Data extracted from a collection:
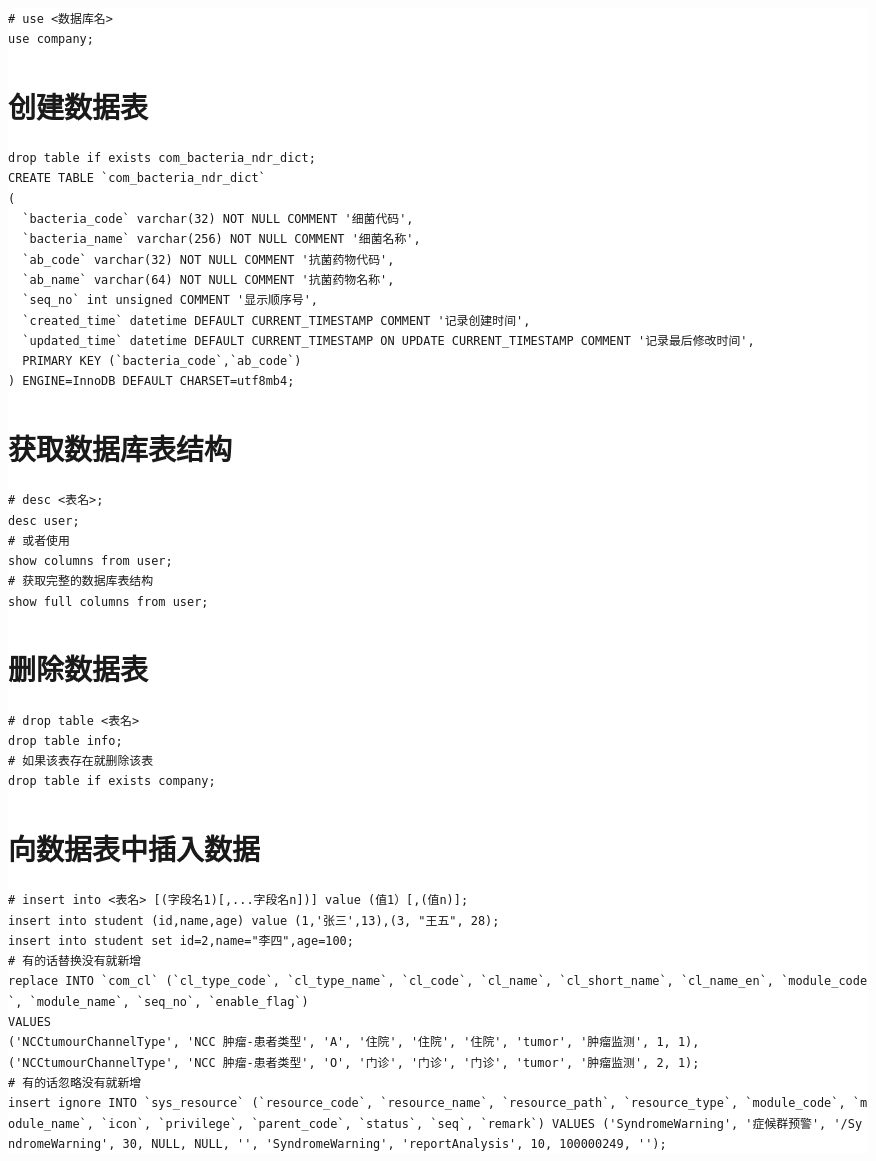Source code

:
 ```mysql
# use <数据库名>
use company;
```

# 创建数据表

```mysql
drop table if exists com_bacteria_ndr_dict;
CREATE TABLE `com_bacteria_ndr_dict`
(
  `bacteria_code` varchar(32) NOT NULL COMMENT '细菌代码',
  `bacteria_name` varchar(256) NOT NULL COMMENT '细菌名称',
  `ab_code` varchar(32) NOT NULL COMMENT '抗菌药物代码',
  `ab_name` varchar(64) NOT NULL COMMENT '抗菌药物名称',
  `seq_no` int unsigned COMMENT '显示顺序号',
  `created_time` datetime DEFAULT CURRENT_TIMESTAMP COMMENT '记录创建时间',
  `updated_time` datetime DEFAULT CURRENT_TIMESTAMP ON UPDATE CURRENT_TIMESTAMP COMMENT '记录最后修改时间',
  PRIMARY KEY (`bacteria_code`,`ab_code`)
) ENGINE=InnoDB DEFAULT CHARSET=utf8mb4;
```

# 获取数据库表结构

```mysql
# desc <表名>;
desc user;
# 或者使用
show columns from user;
# 获取完整的数据库表结构
show full columns from user;
```

# 删除数据表

```mysql
# drop table <表名>	
drop table info;
# 如果该表存在就删除该表
drop table if exists company;
```

# 向数据表中插入数据

```mysql
# insert into <表名> [(字段名1)[,...字段名n])] value (值1）[,(值n)];
insert into student (id,name,age) value (1,'张三',13),(3, "王五", 28);
insert into student set id=2,name="李四",age=100;
# 有的话替换没有就新增
replace INTO `com_cl` (`cl_type_code`, `cl_type_name`, `cl_code`, `cl_name`, `cl_short_name`, `cl_name_en`, `module_code`, `module_name`, `seq_no`, `enable_flag`) 
VALUES 
('NCCtumourChannelType', 'NCC 肿瘤-患者类型', 'A', '住院', '住院', '住院', 'tumor', '肿瘤监测', 1, 1),
('NCCtumourChannelType', 'NCC 肿瘤-患者类型', 'O', '门诊', '门诊', '门诊', 'tumor', '肿瘤监测', 2, 1);
# 有的话忽略没有就新增
insert ignore INTO `sys_resource` (`resource_code`, `resource_name`, `resource_path`, `resource_type`, `module_code`, `module_name`, `icon`, `privilege`, `parent_code`, `status`, `seq`, `remark`) VALUES ('SyndromeWarning', '症候群预警', '/SyndromeWarning', 30, NULL, NULL, '', 'SyndromeWarning', 'reportAnalysis', 10, 100000249, '');
```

- [WHAT THE TASK REQUIRES]
All records above must be copied exactly, though the pictures they hold are to be left out.

- [EXERCISE RESULT]
Source code

:
 ```mysql
# use <数据库名>
use company;
```

# 创建数据表

```mysql
drop table if exists com_bacteria_ndr_dict;
CREATE TABLE `com_bacteria_ndr_dict`
(
  `bacteria_code` varchar(32) NOT NULL COMMENT '细菌代码',
  `bacteria_name` varchar(256) NOT NULL COMMENT '细菌名称',
  `ab_code` varchar(32) NOT NULL COMMENT '抗菌药物代码',
  `ab_name` varchar(64) NOT NULL COMMENT '抗菌药物名称',
  `seq_no` int unsigned COMMENT '显示顺序号',
  `created_time` datetime DEFAULT CURRENT_TIMESTAMP COMMENT '记录创建时间',
  `updated_time` datetime DEFAULT CURRENT_TIMESTAMP ON UPDATE CURRENT_TIMESTAMP COMMENT '记录最后修改时间',
  PRIMARY KEY (`bacteria_code`,`ab_code`)
) ENGINE=InnoDB DEFAULT CHARSET=utf8mb4;
```

# 获取数据库表结构

```mysql
# desc <表名>;
desc user;
# 或者使用
show columns from user;
# 获取完整的数据库表结构
show full columns from user;
```

# 删除数据表

```mysql
# drop table <表名>	
drop table info;
# 如果该表存在就删除该表
drop table if exists company;
```

# 向数据表中插入数据

```mysql
# insert into <表名> [(字段名1)[,...字段名n])] value (值1）[,(值n)];
insert into student (id,name,age) value (1,'张三',13),(3, "王五", 28);
insert into student set id=2,name="李四",age=100;
# 有的话替换没有就新增
replace INTO `com_cl` (`cl_type_code`, `cl_type_name`, `cl_code`, `cl_name`, `cl_short_name`, `cl_name_en`, `module_code`, `module_name`, `seq_no`, `enable_flag`) 
VALUES 
('NCCtumourChannelType', 'NCC 肿瘤-患者类型', 'A', '住院', '住院', '住院', 'tumor', '肿瘤监测', 1, 1),
('NCCtumourChannelType', 'NCC 肿瘤-患者类型', 'O', '门诊', '门诊', '门诊', 'tumor', '肿瘤监测', 2, 1);
# 有的话忽略没有就新增
insert ignore INTO `sys_resource` (`resource_code`, `resource_name`, `resource_path`, `resource_type`, `module_code`, `module_name`, `icon`, `privilege`, `parent_code`, `status`, `seq`, `remark`) VALUES ('SyndromeWarning', '症候群预警', '/SyndromeWarning', 30, NULL, NULL, '', 'SyndromeWarning', 'reportAnalysis', 10, 100000249, '');
```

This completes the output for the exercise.